━━ TESTO CITATO ━━

Avverso la prefata sentenza ricorrono tanto il T. quanto il R. , nonché la responsabile civile Herambiente s.p.a., per il tramite dei rispettivi difensori di fiducia.

Muovendo dal ricorso presentato nell’interesse del T. , corredato da vari allegati, esso si articola in tre motivi.

3.1. Con il primo motivo si denuncia violazione di legge e vizio di motivazione in riferimento all’insussistenza di condotte colpose a carico del ricorrente: in particolare questi contesta che l’operazione in corso di svolgimento al momento dell’infortunio (ossia lo smantellamento della passerella in metallo) fosse qualificabile come ‘cantiere temporaneo o mobile’, lamentando che, per potersi configurare le violazioni degli artt. 88 e ss. D.Lgs. 81/2008, (che presuppongono l’apertura di un cantiere temporaneo) sarebbe stato necessario che l’attività cantieristica fosse già iniziata; ma ciò non era avvenuto, anzi non erano state neppure avviate le gare d’appalto; si versava invece in un’attività di manutenzione ordinaria, in forza di un contratto tra la Herambiente e la Gestimm Manutenzioni che durava da circa quattro anni. Lamenta inoltre il ricorrente l’assenza di profili riconducibili al difetto di coordinamento (in relazione all’omessa nomina di coordinatori) addebitato al T. nell’imputazione, difetto di coordinamento che risulterebbe escluso dalla sentenza di primo grado, atteso che da quest’ultima risulta che la Gestimm Manutenzioni in realtà operava da sola, oltreché in una posizione di piena autonomia organizzativa e gestionale. Si contesta inoltre l’addebito della mancata verifica dell’idoneità tecnico-professionale della Gestimm Manutenzioni, società con la quale Herambiente aveva in esecuzione un contratto ormai pluriennale e in ordine alla quale la verifica era stata effettuata in modo rispondente ai criteri fissati dalla giurisprudenza.

━━━
━━ DATI FORNITI ━━

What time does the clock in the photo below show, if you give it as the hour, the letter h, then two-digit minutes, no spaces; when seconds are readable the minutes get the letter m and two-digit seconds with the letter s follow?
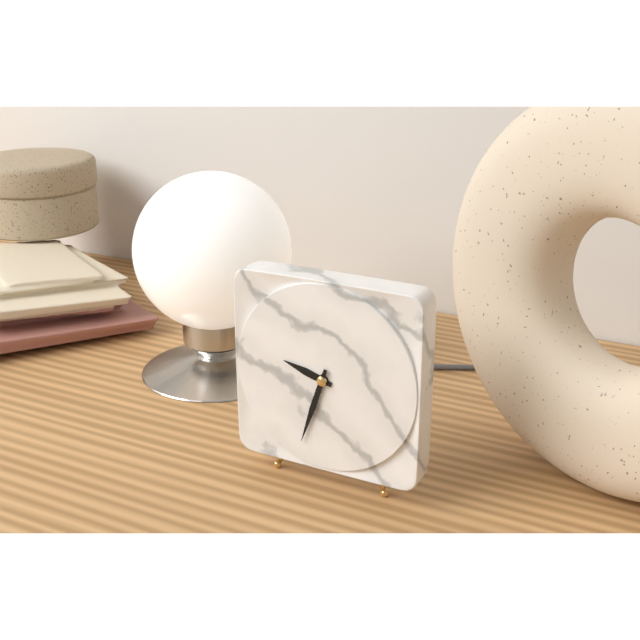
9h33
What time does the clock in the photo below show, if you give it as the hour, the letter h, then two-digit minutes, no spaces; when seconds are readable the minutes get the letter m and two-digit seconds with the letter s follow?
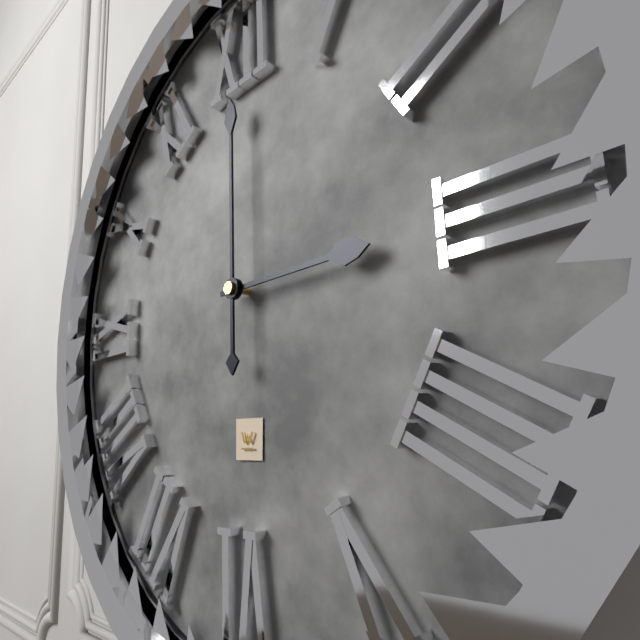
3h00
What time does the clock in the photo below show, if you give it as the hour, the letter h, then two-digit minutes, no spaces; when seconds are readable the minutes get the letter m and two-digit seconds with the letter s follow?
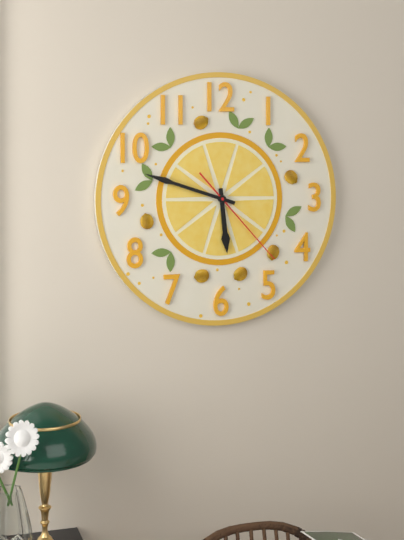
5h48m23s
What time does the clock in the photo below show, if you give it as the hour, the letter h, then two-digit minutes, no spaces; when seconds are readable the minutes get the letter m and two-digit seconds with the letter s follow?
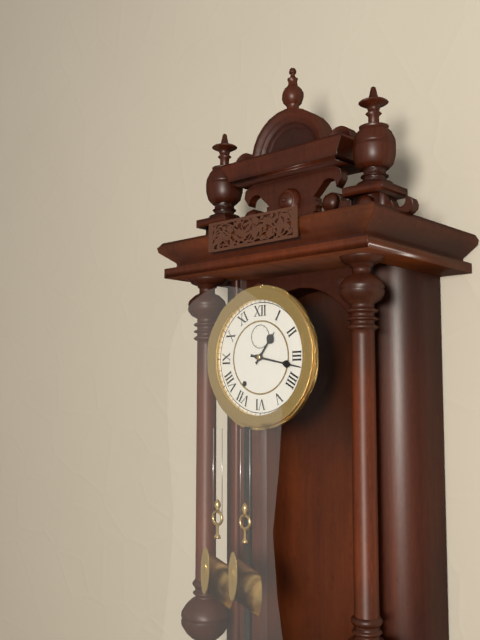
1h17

━━━
━━ DATI FORNITI ━━

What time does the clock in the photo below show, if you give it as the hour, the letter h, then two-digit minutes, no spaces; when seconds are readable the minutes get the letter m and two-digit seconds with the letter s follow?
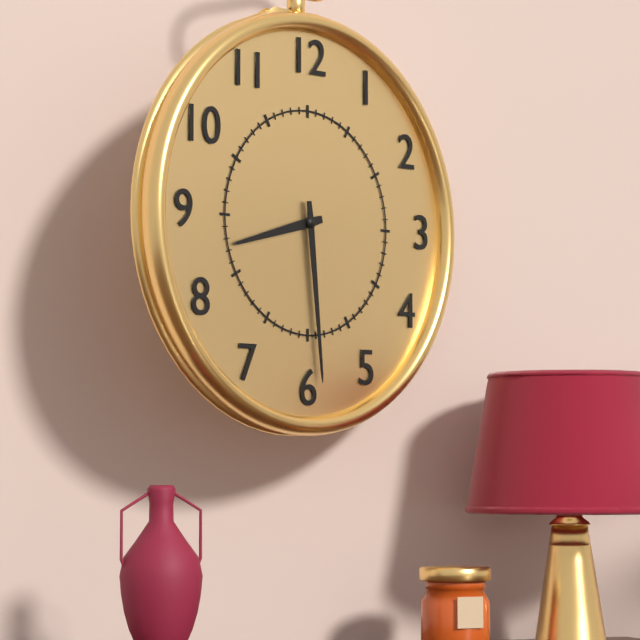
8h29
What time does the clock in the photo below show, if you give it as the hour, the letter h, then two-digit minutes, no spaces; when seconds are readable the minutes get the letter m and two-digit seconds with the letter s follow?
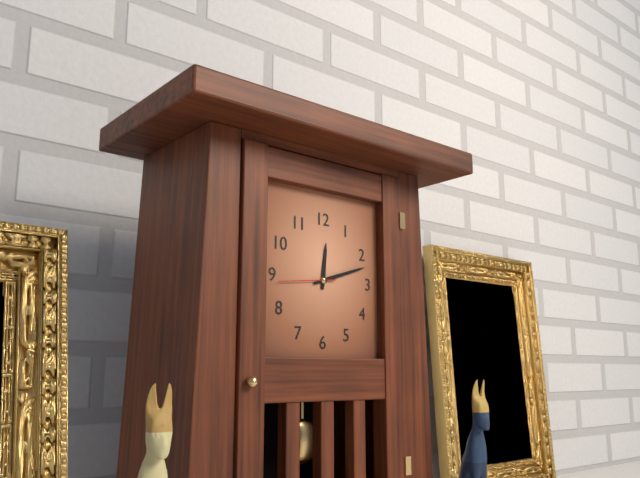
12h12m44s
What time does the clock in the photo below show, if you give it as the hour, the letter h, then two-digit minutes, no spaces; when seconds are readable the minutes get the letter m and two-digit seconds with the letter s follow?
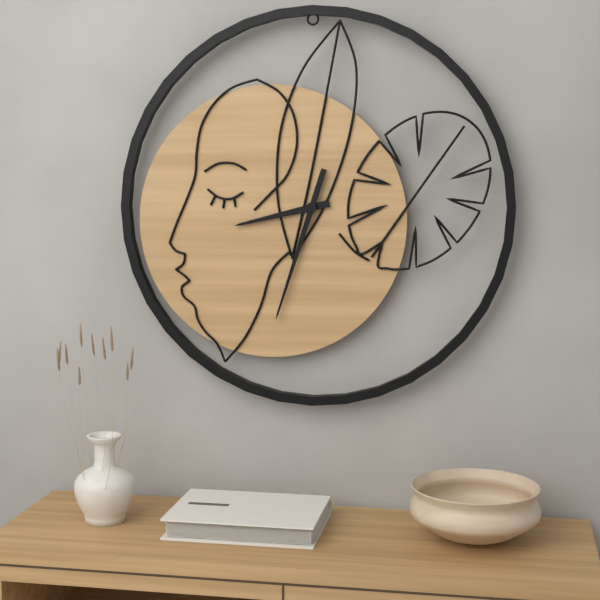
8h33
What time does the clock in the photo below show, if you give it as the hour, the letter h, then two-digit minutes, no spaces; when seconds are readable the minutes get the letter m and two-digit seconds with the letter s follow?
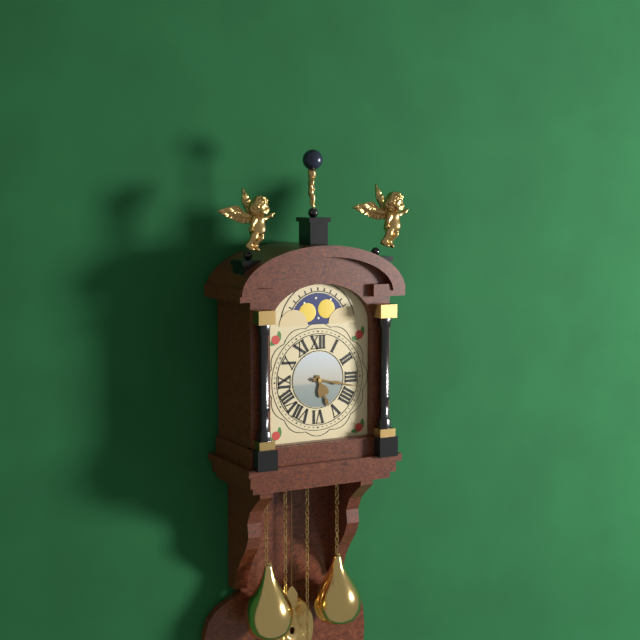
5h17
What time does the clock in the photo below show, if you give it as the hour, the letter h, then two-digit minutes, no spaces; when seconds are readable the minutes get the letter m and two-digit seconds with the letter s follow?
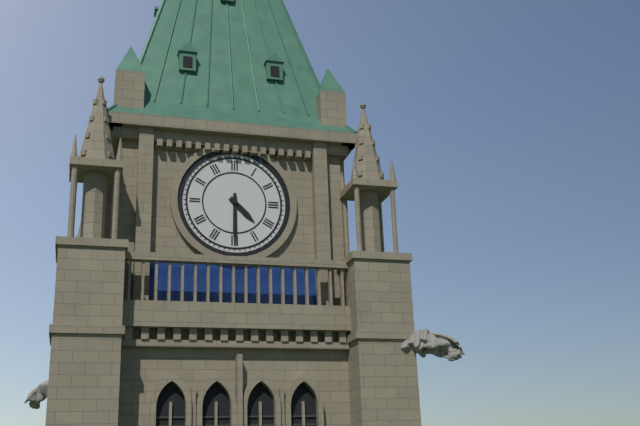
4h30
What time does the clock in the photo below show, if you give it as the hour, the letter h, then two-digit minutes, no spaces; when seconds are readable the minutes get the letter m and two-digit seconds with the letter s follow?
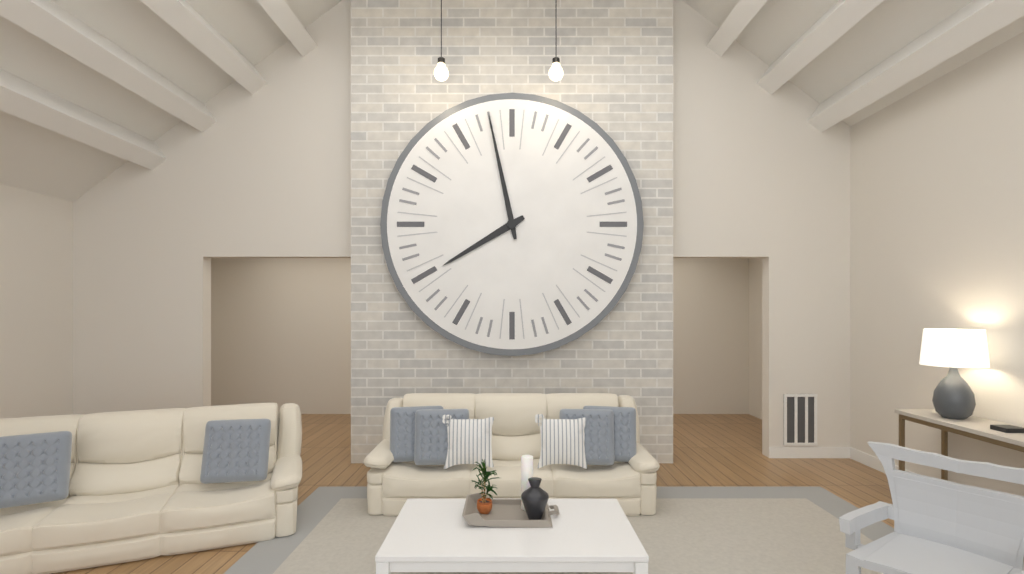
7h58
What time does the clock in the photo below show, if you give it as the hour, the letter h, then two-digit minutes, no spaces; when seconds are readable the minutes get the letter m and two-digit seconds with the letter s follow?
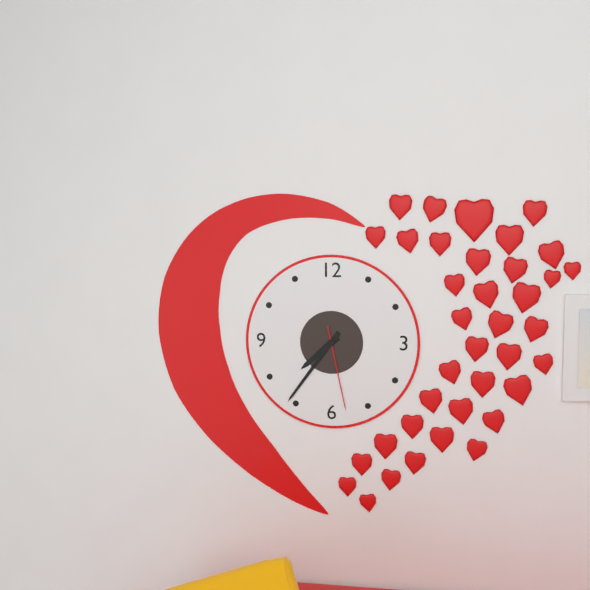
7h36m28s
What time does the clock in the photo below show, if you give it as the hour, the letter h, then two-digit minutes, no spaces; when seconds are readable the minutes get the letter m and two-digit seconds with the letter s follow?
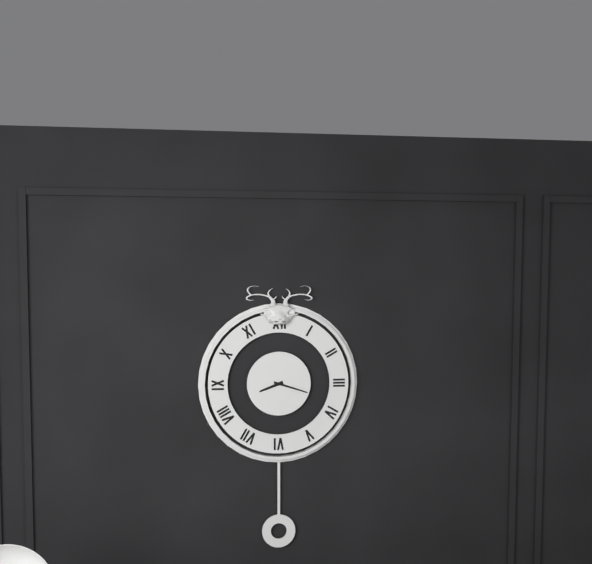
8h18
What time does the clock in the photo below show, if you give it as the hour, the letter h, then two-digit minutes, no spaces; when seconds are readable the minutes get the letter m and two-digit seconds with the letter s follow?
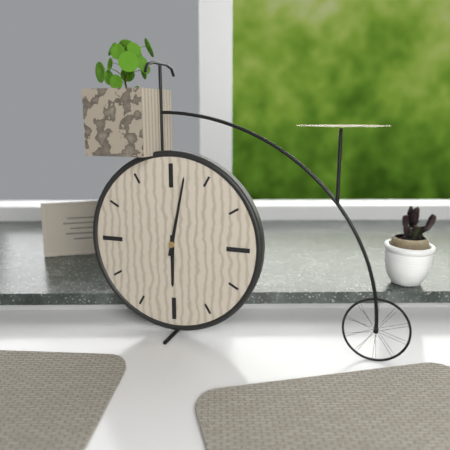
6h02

━━━

Riprendi il brano sui ricorsi contro la sentenza e prosegui la stesura subito dopo la sua ultima frase.

RISULTATO QUI SOTTO:
3.2. Con il secondo motivo di ricorso si denuncia violazione di legge e vizio di motivazione in riferimento alla ritenuta sussistenza del nesso causale tra la condotta addebitata al T. , nella sua qualità, e l’evento lesivo. Sul punto, pur partendo dalla corretta premessa secondo cui occorre accertare la rilevanza causale di ciascuna delle condotte omissive contestate, la Corte di merito finisce per ravvisare il nesso eziologico in relazione a un insieme indistinto di condotte, nelle quali convergono le omissioni attribuite non solo al T. , ma anche al R. ; e ciò a fronte del fatto che la stessa AUSL si espresse al riguardo in modo dubitativo. Il che, lamenta il ricorrente, avrebbe dovuto quanto meno imporre l’assoluzione del T. , non essendo provato il suo apporto causale al di là di ogni ragionevole dubbio.

3.3. Con il terzo motivo il ricorrente lamenta violazione di legge in ordine alla mancata sostituzione della pena detentiva a lui applicata con la sanzione pecuniaria sostitutiva, a fronte di richiesta in tal senso.

Il ricorso presentato nell’interesse di R.S. , a sua volta corredato di allegati, è anch’esso articolato in tre motivi.

4.1. Con il primo motivo il ricorrente lamenta violazione di legge in riferimento alla ritenuta inapplicabilità delle previsioni in materia antinfortunistica di cui agli artt. 88, 89 e 90 D.Lgs. 81/2008, che regolano le misure da adottare per la salute e sicurezza all’interno dei cantieri temporanei o mobili, atteso che l’attività posta in essere dalla persona offesa era di manutenzione ordinaria (il motivo in esame riprende sostanzialmente quanto dedotto nel primo motivo del ricorso T. , cui si fa rinvio).

4.2. Con il secondo motivo si denuncia violazione di legge in relazione agli artt. 40 e 41 cod.pen., atteso che non può porsi a carico del datore di lavoro la condotta del G. , consistita nello scendere inopinatamente nella vasca ove poi cadde la passerella, condotta ritenuta anomala e imprevedibile, nonché abnorme, sì da interrompere il nesso causale tra l’ipotizzata condotta negligente del R. e l’evento lesivo.

4.3. Con il terzo motivo il ricorrente denuncia violazione di legge e vizio di motivazione in relazione agli artt. 62-bis e 133 cod.pen., per avere la Corte di merito escluso qualunque concorso di colpa della persona offesa, pur avendo definito la sua condotta come rischiosa.

Il ricorso presentato nell’interesse della responsabile civile Herambiente, corredato anch’esso di allegati, si articola in cinque motivi.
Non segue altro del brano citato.